I am sure by now you’re plenty tired worrying about when the economy will begin to turn around and grow again.  For many of us involved in marketing, the state of the economy has taken more of our collective bandwidth from thinking of important innovation strategies to urgent survival strategies to cope with these uncertain times.

According to Silicon Valley futurist, Paul Saffo, we are experiencing more than a cyclical recession, it’s a total shift into the beginning of a new economic era that he calls the “creator economy”– where we create and produce at the same time. Read about it here.

The Crash of 2008 may indeed have been the first shoe to drop. I think we are at the beginning of something more– nothing short of a global push of the reset button. But the sky is not falling. What if our current state of affairs is the new normal? What if this is as good as it gets for the foreseeable future? Can we sustain our current model of producing more and more goods for more and more to consume? I don’t think so. It might be a better idea to place more thought on contributing to the flow rather than consuming the source. Where then, will the growth and expansion that drives our prosperity come from?

Where it has always come from– value creation. Regardless of what has been the main driver of economic growth this past century, (producers in the first half, consumers in the latter), creating and perceiving value has always been the key to growth and prosperity.  This underlying principal has held commerce together throughout the ages–seemingly, one the corporate world has forgotten about. As a result, we find ourselves in our current drama.  As long as human beings trade with each other, creating and perceiving value will drive lasting prosperity.

The Crash of 2008 is nothing more than a marker in time between the old and new order–the inflection point that defines the new economy we are entering into. Ideas born from inspiration as opposed to desperation will rule the day. Marketers who create more value from ideas that turn into goods that help all people enjoy a better, more sustainable life will be rewarded with prosperity. In this new idea economy, where the old idea of shared value (relationships) is the new currency of life, we need to keep our focus on inspired ideas that really matter to people.
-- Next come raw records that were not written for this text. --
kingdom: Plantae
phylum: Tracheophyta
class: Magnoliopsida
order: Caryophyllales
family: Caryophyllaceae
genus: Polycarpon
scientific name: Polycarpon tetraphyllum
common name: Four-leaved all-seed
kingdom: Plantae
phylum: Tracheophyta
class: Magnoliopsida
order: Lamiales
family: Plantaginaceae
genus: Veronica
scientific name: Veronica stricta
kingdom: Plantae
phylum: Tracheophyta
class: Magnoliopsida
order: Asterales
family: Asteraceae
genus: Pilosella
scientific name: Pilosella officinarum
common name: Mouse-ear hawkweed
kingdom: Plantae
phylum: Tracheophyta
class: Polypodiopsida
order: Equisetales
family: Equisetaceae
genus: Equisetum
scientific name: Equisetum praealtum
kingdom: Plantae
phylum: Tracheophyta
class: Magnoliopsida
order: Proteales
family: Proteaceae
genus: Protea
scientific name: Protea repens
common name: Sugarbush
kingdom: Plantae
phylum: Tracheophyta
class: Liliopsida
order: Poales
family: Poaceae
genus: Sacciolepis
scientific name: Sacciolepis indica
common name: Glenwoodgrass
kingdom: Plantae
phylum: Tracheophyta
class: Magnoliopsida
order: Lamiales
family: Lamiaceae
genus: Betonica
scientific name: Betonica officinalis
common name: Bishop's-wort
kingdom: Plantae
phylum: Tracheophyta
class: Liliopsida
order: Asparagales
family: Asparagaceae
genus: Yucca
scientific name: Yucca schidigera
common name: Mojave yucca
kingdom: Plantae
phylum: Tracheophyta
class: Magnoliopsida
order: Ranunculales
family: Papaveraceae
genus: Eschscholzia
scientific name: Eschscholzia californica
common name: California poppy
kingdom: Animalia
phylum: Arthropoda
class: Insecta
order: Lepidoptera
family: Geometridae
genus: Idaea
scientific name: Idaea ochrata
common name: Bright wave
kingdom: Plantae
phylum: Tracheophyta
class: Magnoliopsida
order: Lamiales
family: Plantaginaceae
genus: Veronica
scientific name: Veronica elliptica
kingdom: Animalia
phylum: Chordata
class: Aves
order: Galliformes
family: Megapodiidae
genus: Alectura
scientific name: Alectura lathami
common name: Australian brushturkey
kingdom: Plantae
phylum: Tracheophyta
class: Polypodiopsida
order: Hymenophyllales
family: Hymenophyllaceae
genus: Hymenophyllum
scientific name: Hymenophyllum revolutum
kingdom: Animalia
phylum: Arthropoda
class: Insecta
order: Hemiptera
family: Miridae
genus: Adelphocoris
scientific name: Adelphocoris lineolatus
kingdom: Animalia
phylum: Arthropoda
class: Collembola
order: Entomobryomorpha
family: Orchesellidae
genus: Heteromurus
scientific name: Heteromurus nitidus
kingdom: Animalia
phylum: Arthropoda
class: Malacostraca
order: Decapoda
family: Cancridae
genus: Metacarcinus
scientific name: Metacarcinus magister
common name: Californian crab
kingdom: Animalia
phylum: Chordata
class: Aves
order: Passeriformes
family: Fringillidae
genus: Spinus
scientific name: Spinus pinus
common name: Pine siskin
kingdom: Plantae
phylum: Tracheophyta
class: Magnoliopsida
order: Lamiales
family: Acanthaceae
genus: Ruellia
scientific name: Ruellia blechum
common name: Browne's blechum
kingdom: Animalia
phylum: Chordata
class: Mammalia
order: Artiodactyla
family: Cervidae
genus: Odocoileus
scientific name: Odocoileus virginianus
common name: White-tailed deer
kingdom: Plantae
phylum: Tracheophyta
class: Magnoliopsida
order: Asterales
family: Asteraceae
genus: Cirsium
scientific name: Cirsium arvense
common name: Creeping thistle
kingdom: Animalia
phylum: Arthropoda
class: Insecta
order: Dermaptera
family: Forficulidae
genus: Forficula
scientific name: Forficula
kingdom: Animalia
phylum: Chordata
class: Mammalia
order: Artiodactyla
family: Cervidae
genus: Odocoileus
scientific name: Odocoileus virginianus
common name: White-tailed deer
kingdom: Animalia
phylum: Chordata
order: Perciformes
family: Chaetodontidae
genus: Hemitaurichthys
We are experiencing, through these uncertain times, the creative destruction of the old for the new. A space is being created for the new market leaders who understand that lasting prosperity is the effect of thinking win-win, as opposed to “I win”–on creativity, not competition.

What do you think?

{ 1 comment… read it below or add one }

Roger Hilleboe April 1, 2009 at 11:26 am

One implication of this paradigm shift will hopefully be the elimination of “preceived value” in the consumer’s mind – they will no longer be able to pay for this illusion. Instead manufacturers of goods and service providers will have to rely on producing product of more intrinsic value than there competitors instead of relying on their advertising dollars (which have never been of any help to the economy by the way.) and marketing services providers to create “value” out of thin air. An example? Almost all major drug store chains, Walmart, CVS, Walgreens, carry their own brands of OTC drugs like Excedrin. They contain the exact same compounds and sell for almost half the price. Well guess what? In 2008 sales of Excedrin were dramatically down and CVS was one of the few retailers to post a profit because so many consumers bought the CVS brand instead of the higher priced brands with the higher “perceived value.”